Gabe Morris
Gabe Morris

Reputation: 872

How do you get a regular expression to match a case that is within a case?

When working with .csv files, there is typically quotes surrounding cells that contain a ',' and sometimes even all the cells have quotes. I'm trying to isolate the cells that have quotes. Take this code for example:

import re

example_row = 'Value1,"If you study, you will get an "A".","If you do not study, you will fail.",Value4'

quote_pattern = re.compile(r'^".*",|,".*",|,".*"$', re.DOTALL)

print(quote_pattern.findall(example_row))

The output for this is:

[',"If you study, you will make an "A"","If you do not study, you will get an "F"",']

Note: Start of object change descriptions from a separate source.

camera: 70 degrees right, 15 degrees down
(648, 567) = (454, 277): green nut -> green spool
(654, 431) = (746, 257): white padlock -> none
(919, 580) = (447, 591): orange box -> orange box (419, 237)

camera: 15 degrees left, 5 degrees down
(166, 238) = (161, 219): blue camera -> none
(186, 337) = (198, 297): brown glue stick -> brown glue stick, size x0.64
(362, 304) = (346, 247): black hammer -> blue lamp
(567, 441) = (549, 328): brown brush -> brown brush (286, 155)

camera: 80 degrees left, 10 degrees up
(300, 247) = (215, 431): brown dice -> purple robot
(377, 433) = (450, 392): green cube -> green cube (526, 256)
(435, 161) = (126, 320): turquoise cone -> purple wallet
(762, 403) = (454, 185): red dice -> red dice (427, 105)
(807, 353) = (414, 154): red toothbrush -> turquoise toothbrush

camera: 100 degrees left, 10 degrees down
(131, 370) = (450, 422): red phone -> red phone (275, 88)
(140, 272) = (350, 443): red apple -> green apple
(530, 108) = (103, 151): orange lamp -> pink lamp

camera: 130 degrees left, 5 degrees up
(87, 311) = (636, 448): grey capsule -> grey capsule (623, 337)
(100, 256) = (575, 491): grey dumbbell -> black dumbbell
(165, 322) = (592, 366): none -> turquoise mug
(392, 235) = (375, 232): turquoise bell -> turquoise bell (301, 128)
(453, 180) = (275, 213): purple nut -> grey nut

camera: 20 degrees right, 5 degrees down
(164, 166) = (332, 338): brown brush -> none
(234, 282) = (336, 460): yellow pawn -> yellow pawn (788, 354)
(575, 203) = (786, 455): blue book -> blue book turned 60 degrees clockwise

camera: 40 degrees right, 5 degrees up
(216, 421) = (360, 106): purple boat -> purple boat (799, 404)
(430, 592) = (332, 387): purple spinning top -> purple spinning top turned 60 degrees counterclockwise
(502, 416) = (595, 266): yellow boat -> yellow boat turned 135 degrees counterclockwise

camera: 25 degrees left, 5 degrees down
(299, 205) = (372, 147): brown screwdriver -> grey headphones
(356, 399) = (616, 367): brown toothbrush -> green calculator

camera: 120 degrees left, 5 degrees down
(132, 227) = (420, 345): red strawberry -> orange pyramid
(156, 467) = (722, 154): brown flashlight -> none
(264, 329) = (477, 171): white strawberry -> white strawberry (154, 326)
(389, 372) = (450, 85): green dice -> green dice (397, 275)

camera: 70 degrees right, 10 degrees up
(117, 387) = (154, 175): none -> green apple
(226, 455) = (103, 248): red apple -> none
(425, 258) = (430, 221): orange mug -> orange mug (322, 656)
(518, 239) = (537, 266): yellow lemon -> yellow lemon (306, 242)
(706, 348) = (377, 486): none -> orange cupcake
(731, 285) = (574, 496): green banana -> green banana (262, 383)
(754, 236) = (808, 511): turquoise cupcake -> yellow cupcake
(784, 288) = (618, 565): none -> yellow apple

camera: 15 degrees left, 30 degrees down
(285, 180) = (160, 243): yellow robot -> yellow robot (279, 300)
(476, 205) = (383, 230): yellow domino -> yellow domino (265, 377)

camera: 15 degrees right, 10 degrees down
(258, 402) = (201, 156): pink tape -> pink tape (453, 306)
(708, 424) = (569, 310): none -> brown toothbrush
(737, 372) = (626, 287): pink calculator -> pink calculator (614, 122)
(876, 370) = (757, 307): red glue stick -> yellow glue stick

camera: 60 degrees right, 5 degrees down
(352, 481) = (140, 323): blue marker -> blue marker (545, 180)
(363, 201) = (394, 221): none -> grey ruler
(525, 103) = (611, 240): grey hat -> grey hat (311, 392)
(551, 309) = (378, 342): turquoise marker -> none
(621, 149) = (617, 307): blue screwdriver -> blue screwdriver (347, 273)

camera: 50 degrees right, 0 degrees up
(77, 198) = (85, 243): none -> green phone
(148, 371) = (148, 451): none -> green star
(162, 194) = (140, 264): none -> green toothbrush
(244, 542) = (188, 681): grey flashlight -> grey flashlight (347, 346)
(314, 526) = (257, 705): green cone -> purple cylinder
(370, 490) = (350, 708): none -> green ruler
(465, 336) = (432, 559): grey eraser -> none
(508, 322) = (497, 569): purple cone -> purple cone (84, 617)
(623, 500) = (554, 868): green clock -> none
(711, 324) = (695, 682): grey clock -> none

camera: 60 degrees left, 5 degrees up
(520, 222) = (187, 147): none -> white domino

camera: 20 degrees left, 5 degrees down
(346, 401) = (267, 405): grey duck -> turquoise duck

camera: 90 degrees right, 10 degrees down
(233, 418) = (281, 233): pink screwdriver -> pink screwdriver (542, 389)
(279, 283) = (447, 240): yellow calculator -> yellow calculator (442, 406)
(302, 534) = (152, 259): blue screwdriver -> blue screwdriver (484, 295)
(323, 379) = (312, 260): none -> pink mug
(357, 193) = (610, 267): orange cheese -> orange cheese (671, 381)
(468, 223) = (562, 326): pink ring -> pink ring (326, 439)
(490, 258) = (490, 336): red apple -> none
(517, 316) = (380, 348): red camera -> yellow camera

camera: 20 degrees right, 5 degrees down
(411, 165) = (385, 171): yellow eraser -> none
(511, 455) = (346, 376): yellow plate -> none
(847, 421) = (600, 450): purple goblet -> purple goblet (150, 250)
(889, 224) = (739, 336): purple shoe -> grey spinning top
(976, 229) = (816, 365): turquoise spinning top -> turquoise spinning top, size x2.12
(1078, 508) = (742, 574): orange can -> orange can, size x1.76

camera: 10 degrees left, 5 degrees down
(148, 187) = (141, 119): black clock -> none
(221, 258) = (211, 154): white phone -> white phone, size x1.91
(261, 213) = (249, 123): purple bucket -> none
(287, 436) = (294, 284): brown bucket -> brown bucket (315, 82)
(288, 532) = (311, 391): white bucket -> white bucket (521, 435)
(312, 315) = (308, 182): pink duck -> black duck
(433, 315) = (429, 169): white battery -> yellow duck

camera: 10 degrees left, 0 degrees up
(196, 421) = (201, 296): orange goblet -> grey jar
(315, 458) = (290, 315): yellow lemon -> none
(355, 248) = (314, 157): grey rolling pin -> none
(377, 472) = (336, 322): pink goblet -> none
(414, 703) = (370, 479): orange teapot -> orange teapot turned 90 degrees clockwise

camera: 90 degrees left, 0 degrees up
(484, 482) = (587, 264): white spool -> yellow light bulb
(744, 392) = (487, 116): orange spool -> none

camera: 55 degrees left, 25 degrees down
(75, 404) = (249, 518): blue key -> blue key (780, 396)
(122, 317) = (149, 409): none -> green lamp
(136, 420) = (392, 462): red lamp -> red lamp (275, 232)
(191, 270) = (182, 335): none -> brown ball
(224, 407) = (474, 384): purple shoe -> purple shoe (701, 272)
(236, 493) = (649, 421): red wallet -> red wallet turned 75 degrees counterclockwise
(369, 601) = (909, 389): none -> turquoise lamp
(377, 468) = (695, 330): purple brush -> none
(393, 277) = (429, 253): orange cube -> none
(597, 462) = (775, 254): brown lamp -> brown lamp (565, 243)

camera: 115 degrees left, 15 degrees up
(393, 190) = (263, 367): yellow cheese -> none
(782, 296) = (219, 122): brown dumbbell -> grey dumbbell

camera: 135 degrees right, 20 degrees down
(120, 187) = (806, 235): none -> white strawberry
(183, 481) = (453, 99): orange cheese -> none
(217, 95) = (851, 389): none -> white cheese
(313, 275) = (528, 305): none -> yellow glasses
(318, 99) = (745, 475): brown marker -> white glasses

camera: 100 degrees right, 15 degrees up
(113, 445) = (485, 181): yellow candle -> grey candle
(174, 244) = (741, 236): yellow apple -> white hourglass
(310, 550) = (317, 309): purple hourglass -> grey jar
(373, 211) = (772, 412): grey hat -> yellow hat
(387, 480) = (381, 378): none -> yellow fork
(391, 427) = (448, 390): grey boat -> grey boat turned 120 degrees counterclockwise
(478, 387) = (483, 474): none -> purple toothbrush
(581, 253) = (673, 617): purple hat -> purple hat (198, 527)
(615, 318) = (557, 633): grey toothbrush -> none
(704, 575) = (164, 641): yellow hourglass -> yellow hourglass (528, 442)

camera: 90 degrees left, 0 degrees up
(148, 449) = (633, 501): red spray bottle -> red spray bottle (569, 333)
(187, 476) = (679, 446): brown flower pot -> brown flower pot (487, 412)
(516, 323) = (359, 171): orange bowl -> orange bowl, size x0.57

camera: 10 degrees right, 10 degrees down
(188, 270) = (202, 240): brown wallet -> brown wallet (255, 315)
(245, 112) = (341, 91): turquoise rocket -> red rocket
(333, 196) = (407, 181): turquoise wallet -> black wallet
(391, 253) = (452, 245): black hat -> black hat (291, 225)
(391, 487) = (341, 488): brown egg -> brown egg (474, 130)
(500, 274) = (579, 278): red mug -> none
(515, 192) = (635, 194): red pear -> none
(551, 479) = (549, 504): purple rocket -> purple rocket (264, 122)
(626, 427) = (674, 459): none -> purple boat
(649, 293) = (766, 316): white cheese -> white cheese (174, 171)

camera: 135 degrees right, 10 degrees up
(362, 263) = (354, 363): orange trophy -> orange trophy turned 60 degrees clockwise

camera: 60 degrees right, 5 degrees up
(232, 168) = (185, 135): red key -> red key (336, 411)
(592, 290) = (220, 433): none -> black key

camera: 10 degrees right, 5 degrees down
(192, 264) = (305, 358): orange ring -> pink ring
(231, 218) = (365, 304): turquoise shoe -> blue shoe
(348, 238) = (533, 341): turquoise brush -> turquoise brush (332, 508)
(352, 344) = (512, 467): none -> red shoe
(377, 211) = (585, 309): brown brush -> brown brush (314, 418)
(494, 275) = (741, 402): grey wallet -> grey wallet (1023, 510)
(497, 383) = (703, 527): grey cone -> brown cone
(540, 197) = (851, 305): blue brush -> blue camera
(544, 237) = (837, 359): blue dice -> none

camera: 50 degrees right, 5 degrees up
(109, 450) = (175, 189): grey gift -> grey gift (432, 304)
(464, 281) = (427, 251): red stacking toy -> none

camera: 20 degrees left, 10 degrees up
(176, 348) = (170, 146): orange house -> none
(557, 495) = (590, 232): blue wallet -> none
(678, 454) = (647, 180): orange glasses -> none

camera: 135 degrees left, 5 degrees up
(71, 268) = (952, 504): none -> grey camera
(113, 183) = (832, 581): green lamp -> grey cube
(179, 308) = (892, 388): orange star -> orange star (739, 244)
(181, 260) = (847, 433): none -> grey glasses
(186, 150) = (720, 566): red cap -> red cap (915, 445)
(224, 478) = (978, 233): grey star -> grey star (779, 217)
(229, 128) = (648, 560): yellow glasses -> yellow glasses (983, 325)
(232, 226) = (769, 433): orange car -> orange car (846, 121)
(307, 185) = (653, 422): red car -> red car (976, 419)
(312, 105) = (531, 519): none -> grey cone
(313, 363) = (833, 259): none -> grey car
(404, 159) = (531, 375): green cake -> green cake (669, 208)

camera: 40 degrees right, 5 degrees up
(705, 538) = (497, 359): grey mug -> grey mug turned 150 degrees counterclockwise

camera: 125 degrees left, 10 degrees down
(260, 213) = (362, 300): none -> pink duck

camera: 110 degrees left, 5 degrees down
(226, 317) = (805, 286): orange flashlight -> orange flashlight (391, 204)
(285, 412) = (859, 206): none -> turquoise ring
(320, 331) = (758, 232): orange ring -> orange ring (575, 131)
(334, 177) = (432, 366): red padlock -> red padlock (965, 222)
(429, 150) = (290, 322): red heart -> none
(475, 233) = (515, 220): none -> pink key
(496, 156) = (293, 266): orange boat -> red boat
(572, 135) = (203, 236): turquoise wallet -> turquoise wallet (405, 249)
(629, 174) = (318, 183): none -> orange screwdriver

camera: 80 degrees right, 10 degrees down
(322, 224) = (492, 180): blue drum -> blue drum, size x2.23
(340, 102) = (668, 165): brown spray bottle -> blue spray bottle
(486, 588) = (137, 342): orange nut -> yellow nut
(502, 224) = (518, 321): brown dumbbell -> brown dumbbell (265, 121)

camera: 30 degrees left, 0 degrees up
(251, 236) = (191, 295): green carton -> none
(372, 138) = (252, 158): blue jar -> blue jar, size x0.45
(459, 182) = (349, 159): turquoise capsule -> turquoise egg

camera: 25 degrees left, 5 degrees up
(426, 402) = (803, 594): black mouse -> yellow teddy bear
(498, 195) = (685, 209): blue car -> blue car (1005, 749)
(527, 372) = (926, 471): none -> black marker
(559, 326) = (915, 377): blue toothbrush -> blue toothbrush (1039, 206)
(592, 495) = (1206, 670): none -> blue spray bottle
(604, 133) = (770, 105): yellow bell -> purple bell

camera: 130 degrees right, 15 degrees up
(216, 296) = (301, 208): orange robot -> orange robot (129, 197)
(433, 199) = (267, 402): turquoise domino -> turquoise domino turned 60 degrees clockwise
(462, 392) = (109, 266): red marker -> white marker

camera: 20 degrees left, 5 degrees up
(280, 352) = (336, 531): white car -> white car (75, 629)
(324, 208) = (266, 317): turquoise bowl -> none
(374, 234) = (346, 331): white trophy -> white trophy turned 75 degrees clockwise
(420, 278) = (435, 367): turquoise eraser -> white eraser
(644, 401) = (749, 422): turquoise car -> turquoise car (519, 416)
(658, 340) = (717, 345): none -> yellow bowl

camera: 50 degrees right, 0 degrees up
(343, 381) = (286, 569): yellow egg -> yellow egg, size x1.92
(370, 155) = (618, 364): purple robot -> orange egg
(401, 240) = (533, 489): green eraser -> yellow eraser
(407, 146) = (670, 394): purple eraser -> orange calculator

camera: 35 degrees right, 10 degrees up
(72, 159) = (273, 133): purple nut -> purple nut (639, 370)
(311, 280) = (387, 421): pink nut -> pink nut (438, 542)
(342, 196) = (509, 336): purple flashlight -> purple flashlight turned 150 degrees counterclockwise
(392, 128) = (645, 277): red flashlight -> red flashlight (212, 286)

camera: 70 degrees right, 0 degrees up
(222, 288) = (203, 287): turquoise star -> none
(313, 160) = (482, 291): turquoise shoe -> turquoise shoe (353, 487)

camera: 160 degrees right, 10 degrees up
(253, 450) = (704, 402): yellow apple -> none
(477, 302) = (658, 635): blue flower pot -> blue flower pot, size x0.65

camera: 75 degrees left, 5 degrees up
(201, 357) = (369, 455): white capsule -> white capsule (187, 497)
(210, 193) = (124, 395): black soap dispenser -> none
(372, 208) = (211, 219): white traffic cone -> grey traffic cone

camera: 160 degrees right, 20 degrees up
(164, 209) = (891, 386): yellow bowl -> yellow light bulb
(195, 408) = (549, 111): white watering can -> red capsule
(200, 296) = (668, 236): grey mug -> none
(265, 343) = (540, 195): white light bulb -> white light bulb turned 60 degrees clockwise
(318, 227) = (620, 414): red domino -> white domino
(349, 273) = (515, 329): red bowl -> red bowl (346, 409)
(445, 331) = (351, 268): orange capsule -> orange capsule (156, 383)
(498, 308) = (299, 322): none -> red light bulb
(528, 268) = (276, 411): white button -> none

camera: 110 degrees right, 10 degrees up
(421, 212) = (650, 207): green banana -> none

My desired output is this:

[',"If you study, you will make an "A"",', ',"If you do not study, you will get an "F"",']

How do I change the regular expression to recognize this? The intent here is to not split up .csv files using regex; rather, it is to address the issue of regular expressions when you have a case within a case.

Upvotes: 0

Views: 81

Answers (1)

anubhava
anubhava

Reputation: 785256

For your simple case you may use this regex in python:

>>> import re
>>> row = 'Value1,"If you study, you will get an "A".","If you do not study, you will get an "F"",Value4'
>>> print( re.findall(r'(?:^|,)"(.*?)"(?=,|$)', row) )
['If you study, you will get an "A".', 'If you do not study, you will get an "F"']

RegEx Details:

  • (?:^|,): Match start or a ,
  • ": Match opening "
  • (.*?): Match and group 0 or more characters (lazy quantifier)
  • ": Match closing "
  • (?=,|$): Lookahead to assert that we have a , or line end ahead

But as I commented above that prefer using a CSV parser module.

Upvotes: 1

Related Questions